Unless an engineer is directly involved in manufacturing, he or she may only be slightly familiar with “lean” principles. Long considered a way to greatly improve manufacturing efficiency, lean can be applied to any business or production process, in any industry. For example, lean is now being used extensively in the healthcare industry to improve efficiency and reduce costs. The principles can even be used, on a smaller scale, to organize your office, workspace, or laboratory.
The goal of lean is to eliminate waste—the non-value-added components in any process. Unless a process has gone through lean multiple times, it contains some element of waste. When done correctly, lean can create huge improvements in efficiency, cycle time, productivity, material costs, and scrap, leading to lower costs and improved competitiveness. And remember, lean isn’t restricted to manufacturing.
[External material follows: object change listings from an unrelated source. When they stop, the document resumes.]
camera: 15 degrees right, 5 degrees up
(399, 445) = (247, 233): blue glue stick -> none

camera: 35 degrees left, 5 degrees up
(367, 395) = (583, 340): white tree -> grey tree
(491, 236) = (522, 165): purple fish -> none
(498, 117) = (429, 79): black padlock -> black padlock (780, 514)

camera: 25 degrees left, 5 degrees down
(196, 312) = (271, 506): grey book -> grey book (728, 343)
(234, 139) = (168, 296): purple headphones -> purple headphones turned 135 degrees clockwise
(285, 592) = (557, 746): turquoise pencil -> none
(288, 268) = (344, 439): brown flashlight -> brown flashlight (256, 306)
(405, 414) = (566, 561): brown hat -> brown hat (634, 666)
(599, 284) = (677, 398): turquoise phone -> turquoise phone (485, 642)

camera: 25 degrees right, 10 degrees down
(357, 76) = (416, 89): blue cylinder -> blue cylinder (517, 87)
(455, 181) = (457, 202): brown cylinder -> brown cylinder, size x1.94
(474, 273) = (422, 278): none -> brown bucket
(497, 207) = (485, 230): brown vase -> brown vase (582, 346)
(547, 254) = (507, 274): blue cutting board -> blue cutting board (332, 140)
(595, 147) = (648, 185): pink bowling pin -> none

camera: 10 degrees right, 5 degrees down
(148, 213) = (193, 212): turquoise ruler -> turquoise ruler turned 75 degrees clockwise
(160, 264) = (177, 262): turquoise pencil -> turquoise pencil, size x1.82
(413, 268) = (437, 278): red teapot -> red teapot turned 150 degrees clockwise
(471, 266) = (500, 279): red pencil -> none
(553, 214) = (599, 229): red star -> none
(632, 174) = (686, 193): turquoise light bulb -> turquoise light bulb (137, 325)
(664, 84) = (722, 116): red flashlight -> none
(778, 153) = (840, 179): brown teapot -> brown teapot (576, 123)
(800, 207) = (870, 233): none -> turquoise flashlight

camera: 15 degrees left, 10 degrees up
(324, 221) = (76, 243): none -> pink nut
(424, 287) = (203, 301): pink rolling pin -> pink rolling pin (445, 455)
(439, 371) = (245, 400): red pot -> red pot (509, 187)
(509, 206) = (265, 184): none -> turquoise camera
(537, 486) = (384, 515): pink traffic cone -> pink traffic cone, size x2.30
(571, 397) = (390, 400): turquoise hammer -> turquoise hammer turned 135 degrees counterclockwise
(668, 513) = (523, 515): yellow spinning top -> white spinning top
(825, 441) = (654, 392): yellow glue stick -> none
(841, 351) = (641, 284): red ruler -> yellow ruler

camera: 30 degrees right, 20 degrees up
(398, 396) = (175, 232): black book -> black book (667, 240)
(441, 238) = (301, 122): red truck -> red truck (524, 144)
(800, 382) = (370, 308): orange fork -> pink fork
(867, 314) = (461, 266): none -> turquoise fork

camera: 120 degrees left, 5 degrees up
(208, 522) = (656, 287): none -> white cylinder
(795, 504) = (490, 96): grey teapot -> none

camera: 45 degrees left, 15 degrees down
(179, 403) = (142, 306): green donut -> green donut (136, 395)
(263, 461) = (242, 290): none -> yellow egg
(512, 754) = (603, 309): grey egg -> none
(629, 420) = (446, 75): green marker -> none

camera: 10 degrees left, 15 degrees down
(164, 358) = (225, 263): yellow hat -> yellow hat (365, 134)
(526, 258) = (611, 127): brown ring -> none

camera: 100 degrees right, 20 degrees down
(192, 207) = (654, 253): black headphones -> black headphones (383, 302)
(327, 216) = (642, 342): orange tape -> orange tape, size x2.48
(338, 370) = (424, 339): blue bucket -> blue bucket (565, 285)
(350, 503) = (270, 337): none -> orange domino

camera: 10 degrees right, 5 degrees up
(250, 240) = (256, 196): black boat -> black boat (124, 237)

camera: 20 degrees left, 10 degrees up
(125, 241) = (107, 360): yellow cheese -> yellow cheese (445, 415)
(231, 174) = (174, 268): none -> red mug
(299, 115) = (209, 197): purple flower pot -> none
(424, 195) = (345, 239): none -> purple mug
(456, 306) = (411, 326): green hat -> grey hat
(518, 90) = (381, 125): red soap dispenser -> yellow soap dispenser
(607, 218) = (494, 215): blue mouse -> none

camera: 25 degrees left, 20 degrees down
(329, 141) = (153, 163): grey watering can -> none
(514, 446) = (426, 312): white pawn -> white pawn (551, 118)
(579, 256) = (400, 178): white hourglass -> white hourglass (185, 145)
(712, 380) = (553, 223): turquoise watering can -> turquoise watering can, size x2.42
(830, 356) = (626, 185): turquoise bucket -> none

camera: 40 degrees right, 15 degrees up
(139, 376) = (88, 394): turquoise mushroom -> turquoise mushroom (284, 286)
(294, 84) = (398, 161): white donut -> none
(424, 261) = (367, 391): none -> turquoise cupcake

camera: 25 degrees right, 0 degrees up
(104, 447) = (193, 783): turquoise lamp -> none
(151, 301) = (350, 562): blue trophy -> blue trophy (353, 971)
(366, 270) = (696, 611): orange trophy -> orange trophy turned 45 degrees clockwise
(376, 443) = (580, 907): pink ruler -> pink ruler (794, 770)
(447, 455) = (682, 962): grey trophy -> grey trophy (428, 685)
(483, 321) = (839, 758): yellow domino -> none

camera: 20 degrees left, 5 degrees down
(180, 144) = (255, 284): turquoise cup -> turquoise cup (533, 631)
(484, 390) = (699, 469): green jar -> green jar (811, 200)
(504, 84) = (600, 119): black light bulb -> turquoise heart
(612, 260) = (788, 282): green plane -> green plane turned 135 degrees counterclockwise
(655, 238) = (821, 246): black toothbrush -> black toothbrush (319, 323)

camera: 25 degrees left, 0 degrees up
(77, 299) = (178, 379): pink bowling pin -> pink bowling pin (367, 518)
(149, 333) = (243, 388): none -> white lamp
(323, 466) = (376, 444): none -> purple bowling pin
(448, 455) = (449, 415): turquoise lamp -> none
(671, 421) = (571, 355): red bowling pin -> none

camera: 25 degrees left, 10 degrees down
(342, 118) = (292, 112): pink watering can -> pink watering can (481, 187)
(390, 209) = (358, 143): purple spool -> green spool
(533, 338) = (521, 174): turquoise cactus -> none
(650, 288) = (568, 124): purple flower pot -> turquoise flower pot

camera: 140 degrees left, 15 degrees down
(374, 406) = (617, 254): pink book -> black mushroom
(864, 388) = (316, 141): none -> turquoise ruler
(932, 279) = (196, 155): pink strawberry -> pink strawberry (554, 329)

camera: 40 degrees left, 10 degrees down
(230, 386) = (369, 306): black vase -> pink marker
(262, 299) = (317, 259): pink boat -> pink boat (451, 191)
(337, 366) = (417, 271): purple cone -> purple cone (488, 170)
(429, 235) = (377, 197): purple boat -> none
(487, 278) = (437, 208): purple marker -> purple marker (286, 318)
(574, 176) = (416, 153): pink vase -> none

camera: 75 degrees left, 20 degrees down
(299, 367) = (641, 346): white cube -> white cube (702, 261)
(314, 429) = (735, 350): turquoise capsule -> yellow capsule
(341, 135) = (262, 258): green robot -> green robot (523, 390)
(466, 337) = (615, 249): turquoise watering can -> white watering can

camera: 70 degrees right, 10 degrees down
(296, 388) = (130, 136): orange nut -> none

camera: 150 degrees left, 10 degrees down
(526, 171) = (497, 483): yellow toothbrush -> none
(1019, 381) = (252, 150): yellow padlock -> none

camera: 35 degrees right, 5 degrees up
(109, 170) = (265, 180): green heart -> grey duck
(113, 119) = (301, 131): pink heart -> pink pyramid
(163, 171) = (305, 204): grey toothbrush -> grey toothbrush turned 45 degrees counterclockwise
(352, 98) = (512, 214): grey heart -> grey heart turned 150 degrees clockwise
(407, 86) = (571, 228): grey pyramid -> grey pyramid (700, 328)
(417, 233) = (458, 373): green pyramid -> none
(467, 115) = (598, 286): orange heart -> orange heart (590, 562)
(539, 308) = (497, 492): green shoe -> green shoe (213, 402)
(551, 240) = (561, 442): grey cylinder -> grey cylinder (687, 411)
It can improve how a team works together, inventory management, and even client interaction.
1. Value. Value is always defined by the customer’s needs for a specific product. For example, what is the timeline for manufacturing and delivery? What is the price point? What are other important requirements or expectations that must be met? This information is vital for defining value.
2. Value stream. Once the value (end goal) has been determined, the next step is mapping the “value stream,” or all the steps and processes involved in taking a specific product from raw materials and delivering the final product to the customer. Value-stream mapping is a simple but eye-opening experience that identifies all the actions that take a product or service through any process. That process can be in design, production, procurement, HR, administration, delivery, or customer service. The idea is to draw, on one page, a "map" of the flow of material/product through the process. The goal is to identify every step that does not create value and then find ways to eliminate those wasteful steps. Value-stream mapping is sometimes referred to as process re-engineering. Ultimately this exercise also results in a better understanding of the entire business operation.
3. Flow. After the waste has been removed from the value stream, the next step is to be sure the remaining steps flow smoothly with no interruptions, delays, or bottlenecks. “Make the value-creating steps occur in tight sequence so that the product or service will flow smoothly toward the customer,” advises LEI. This may require breaking down silo thinking and making the effort to become cross-functional across all departments, which can be one of the greatest challenges for lean programs to overcome. However, studies show that this will also lead to huge gains in productivity and efficiency, sometimes as high as 50-percent improvement or more.
4. Pull. With improved flow, time to market (or time to customer) can be dramatically improved. This makes it much easier to deliver products as needed, as in “just in time” manufacturing or delivery. This means the customer can “pull” the product from you as needed (often in weeks, instead of months). As a result, products don’t need to be built in advance or materials stockpiled, creating expensive inventory that needs to be managed, saving money for both the manufacturer/provider and the customer.
5. Perfection. Accomplishing Steps 1-4 is a great start, but the fifth step is perhaps the most important: making lean thinking and process improvement part of your corporate culture. As gains continue to pile up, it is important to remember lean is not a static system and requires constant effort and vigilance to perfect. Every employee should be involved in implementing lean. Lean experts often say that a process is not truly lean until it has been through value-stream mapping at least half a dozen times.